According to general relativity, a pair of black holes orbiting around each other lose energy through the emission of gravitational waves, causing them to gradually approach each other over billions of years, and then much more quickly in the final minutes. During the final fraction of a second, the two black holes collide into each other at nearly one-half the speed of light and form a single more massive black hole, converting a portion of the combined black holes’ mass to energy, according to Einstein’s formula E=mc2. This energy is emitted as a final strong burst of gravitational waves. It is these gravitational waves that LIGO has observed.
In the coming months, as LIGO continues its observing schedule, data will be streamed directly to the PACE computing cluster at Georgia Tech. The team will continue to exploit this new window of the universe with the construction of additional computing facilities and deployment of the LIGO analyses on the Open Science Grid.
The discovery was made possible by the enhanced capabilities of Advanced LIGO, a major upgrade that increases the sensitivity of the instruments compared to the first generation LIGO detectors, enabling a large increase in the volume of the universe probed—and the discovery of gravitational waves during its first observation run. The US National Science Foundation leads in financial support for Advanced LIGO. Funding organizations in Germany (Max Planck Society), the U.K. (Science and Technology Facilities Council, STFC) and Australia (Australian Research Council) also have made significant commitments to the project. Several of the key technologies that made Advanced LIGO so much more sensitive have been developed and tested by the German UK GEO collaboration. Significant computer resources have been contributed by the AEI Hannover Atlas Cluster, the LIGO Laboratory, Syracuse University, and the University of Wisconsin-Milwaukee. Several universities designed, built, and tested key components for Advanced LIGO: The Australian National University, the University of Adelaide, the University of Florida, Stanford University, Columbia University in the City of New York, and Louisiana State University.

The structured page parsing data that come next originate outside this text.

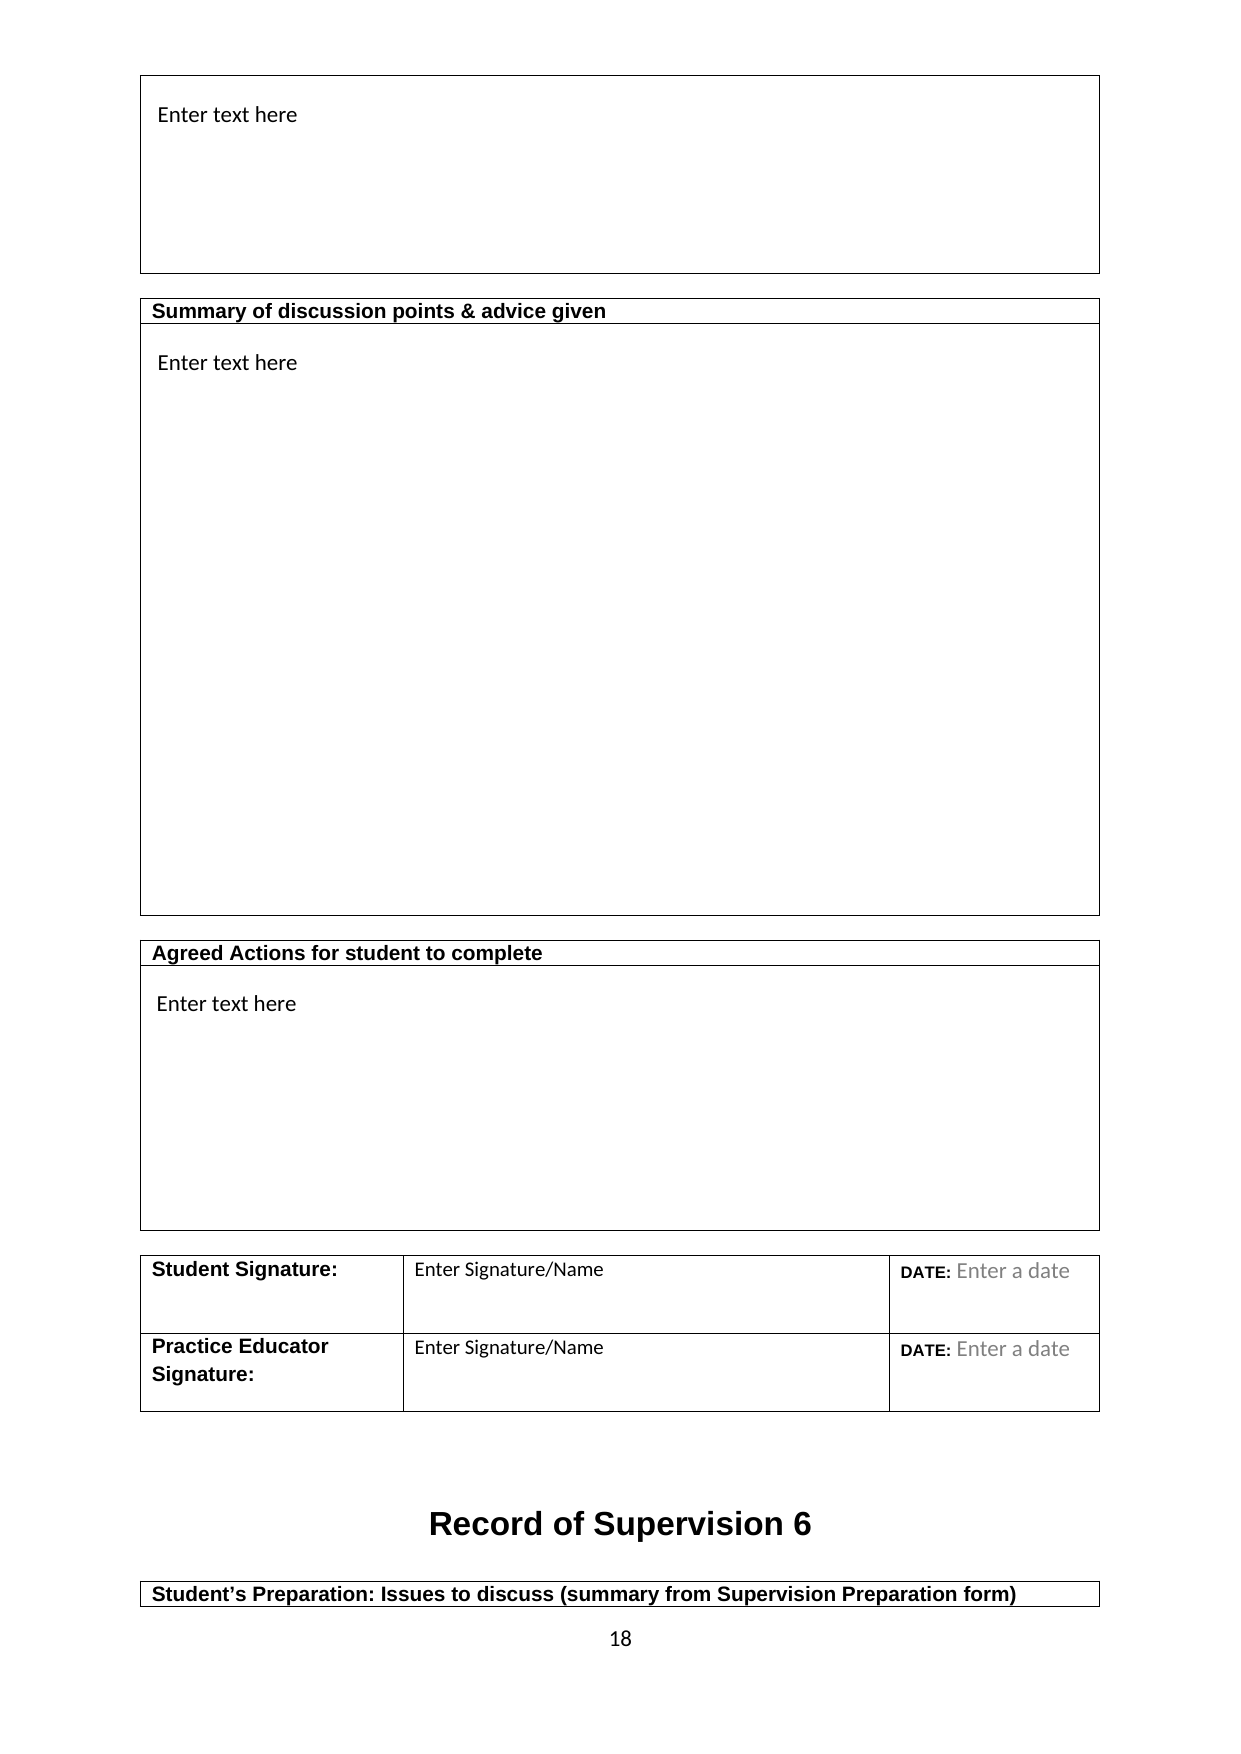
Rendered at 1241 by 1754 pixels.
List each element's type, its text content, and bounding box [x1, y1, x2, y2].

table_cell [141, 76, 1099, 273]
table_cell Practice Educator Signature: [141, 1334, 403, 1411]
table_cell [141, 324, 1099, 914]
table_cell [141, 966, 1099, 1230]
table_header Student’s Preparation: Issues to discuss (summary from Supervision Preparation form) [141, 1582, 1099, 1606]
table_header Student Signature: [141, 1256, 403, 1333]
table_header Summary of discussion points & advice given [141, 299, 1099, 323]
table_cell DATE: [890, 1334, 1099, 1411]
table_header DATE: [890, 1256, 1099, 1333]
table_header Agreed Actions for student to complete [141, 941, 1099, 964]
text Record of Supervision 6 [75, 1504, 1165, 1542]
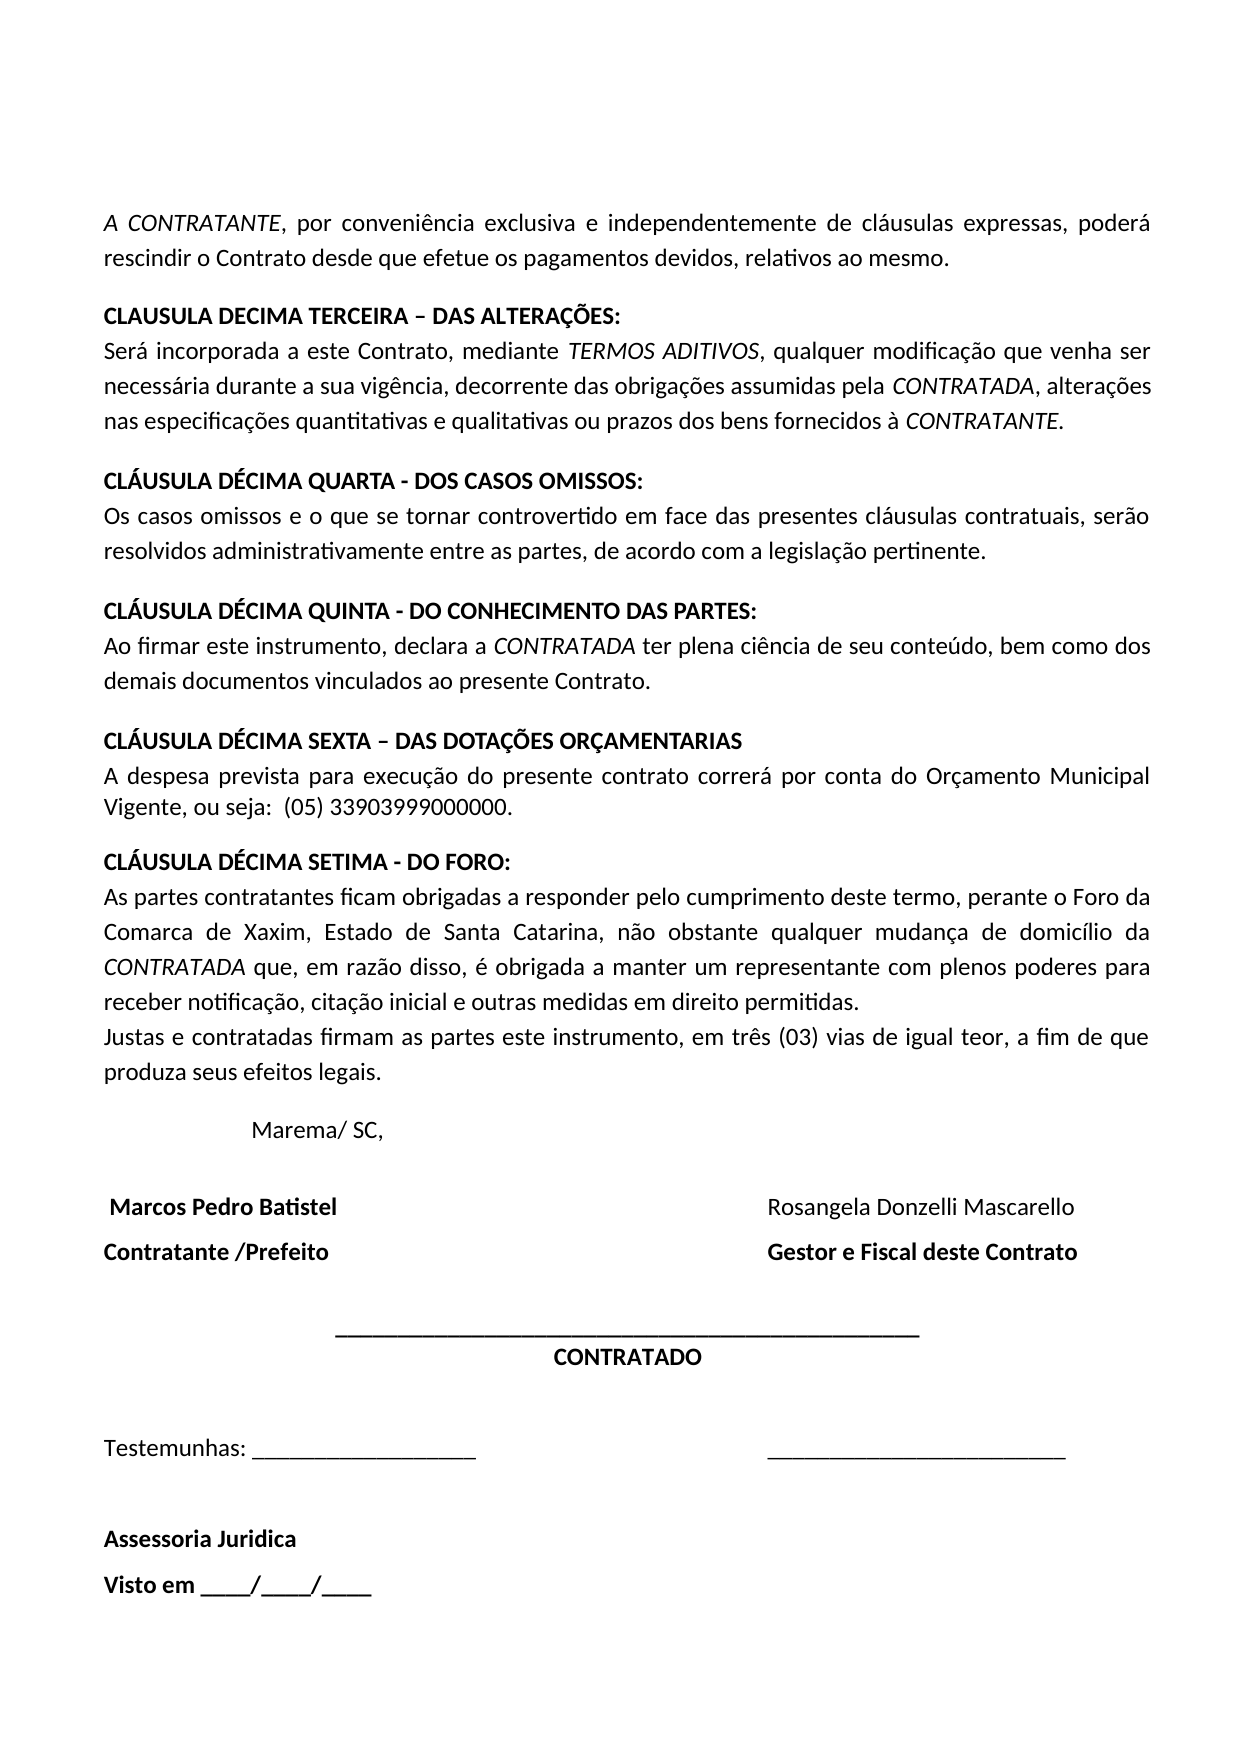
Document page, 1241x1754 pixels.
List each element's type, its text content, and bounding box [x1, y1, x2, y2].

text Ao firmar este instrumento, declara a CONTRATADA ter plena ciência de seu conteúdo, bem como dos demais documentos vinculados ao presente Contrato. [103, 630, 1152, 696]
text Marema/ SC, [177, 1114, 1152, 1145]
text Testemunhas: __________________ ________________________ [103, 1432, 1152, 1463]
subtitle CLÁUSULA DÉCIMA SETIMA - DO FORO: [103, 846, 1152, 877]
subtitle CLÁUSULA DÉCIMA QUINTA - DO CONHECIMENTO DAS PARTES: [103, 595, 1152, 626]
text A despesa prevista para execução do presente contrato correrá por conta do Orçamento Municipal Vigente, ou seja: (05) 33903999000000. [103, 760, 1152, 821]
text Justas e contratadas firmam as partes este instrumento, em três (03) vias de igual teor, a fim de que produza seus efeitos legais. [103, 1021, 1152, 1087]
text A CONTRATANTE, por conveniência exclusiva e independentemente de cláusulas expressas, poderá rescindir o Contrato desde que efetue os pagamentos devidos, relativos ao mesmo. [103, 207, 1152, 272]
text CLAUSULA DECIMA TERCEIRA – DAS ALTERAÇÕES: [103, 300, 1152, 331]
subtitle CLÁUSULA DÉCIMA SEXTA – DAS DOTAÇÕES ORÇAMENTARIAS [103, 725, 1152, 756]
text As partes contratantes ficam obrigadas a responder pelo cumprimento deste termo, perante o Foro da Comarca de Xaxim, Estado de Santa Catarina, não obstante qualquer mudança de domicílio da CONTRATADA que, em razão disso, é obrigada a manter um representante com plenos poderes para receber notificação, citação inicial e outras medidas em direito permitidas. [103, 881, 1152, 1017]
text Marcos Pedro Batistel Rosangela Donzelli Mascarello [103, 1191, 1152, 1221]
text Contratante /Prefeito Gestor e Fiscal deste Contrato [103, 1236, 1152, 1267]
text _______________________________________________ [103, 1310, 1152, 1341]
text Visto em ____/____/____ [103, 1569, 1152, 1600]
text CONTRATADO [103, 1341, 1152, 1371]
subtitle CLÁUSULA DÉCIMA QUARTA - DOS CASOS OMISSOS: [103, 465, 1152, 496]
text Será incorporada a este Contrato, mediante TERMOS ADITIVOS, qualquer modificação que venha ser necessária durante a sua vigência, decorrente das obrigações assumidas pela CONTRATADA, alterações nas especificações quantitativas e qualitativas ou prazos dos bens fornecidos à CONTRATANTE. [103, 335, 1152, 436]
text Os casos omissos e o que se tornar controvertido em face das presentes cláusulas contratuais, serão resolvidos administrativamente entre as partes, de acordo com a legislação pertinente. [103, 500, 1152, 566]
text Assessoria Juridica [103, 1524, 1152, 1554]
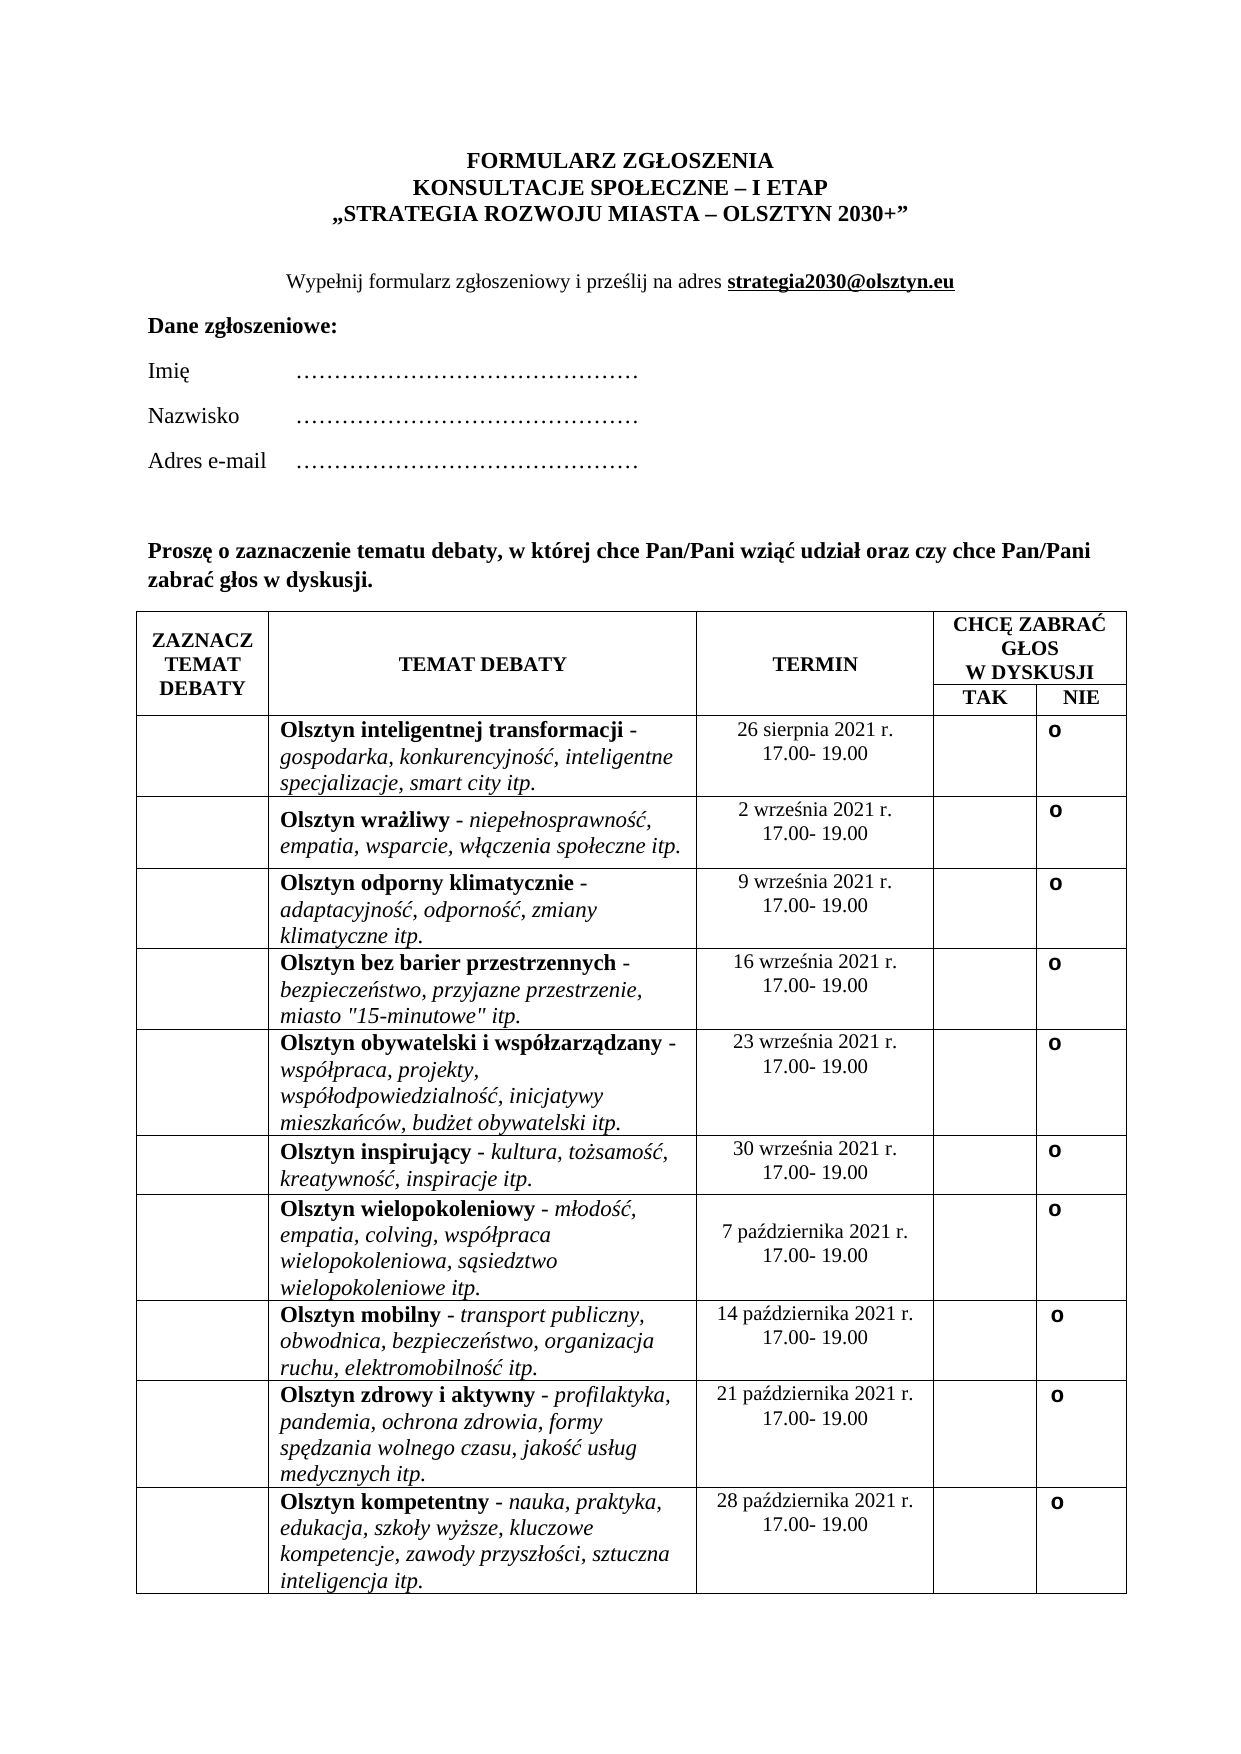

LIGO research is carried out by the LSC, a group of more than 1000 scientists from universities around the United States and in 14 other countries. More than 90 universities and research institutes in the LSC develop detector technology and analyze data; approximately 250 students are strong contributing members of the collaboration. The LSC detector network includes the LIGO interferometers and the GEO600 detector. The GEO team includes scientists at the Max Planck Institute for Gravitational Physics (Albert Einstein Institute, AEI), Leibniz Universität Hannover, along with partners at the University of Glasgow, Cardiff University, the University of Birmingham, other universities in the United Kingdom, and the University of the Balearic Islands in Spain.
LIGO was originally proposed as a means of detecting these gravitational waves in the 1980s by Rainer Weiss, professor of physics, emeritus, from MIT; Kip Thorne, Caltech’s Richard P. Feynman Professor of Theoretical Physics, emeritus; and Ronald Drever, professor of physics, emeritus, also from Caltech.
Virgo research is carried out by the Virgo Collaboration, consisting of more than 250 physicists and engineers belonging to 19 different European research groups: 6 from Centre National de la Recherche Scientifique (CNRS) in France; 8 from the Istituto Nazionale di Fisica Nucleare (INFN) in Italy; 2 in The Netherlands with Nikhef; the Wigner RCP in Hungary; the POLGRAW group in Poland and the European Gravitational Observatory (EGO), the laboratory hosting the Virgo detector near Pisa in Italy.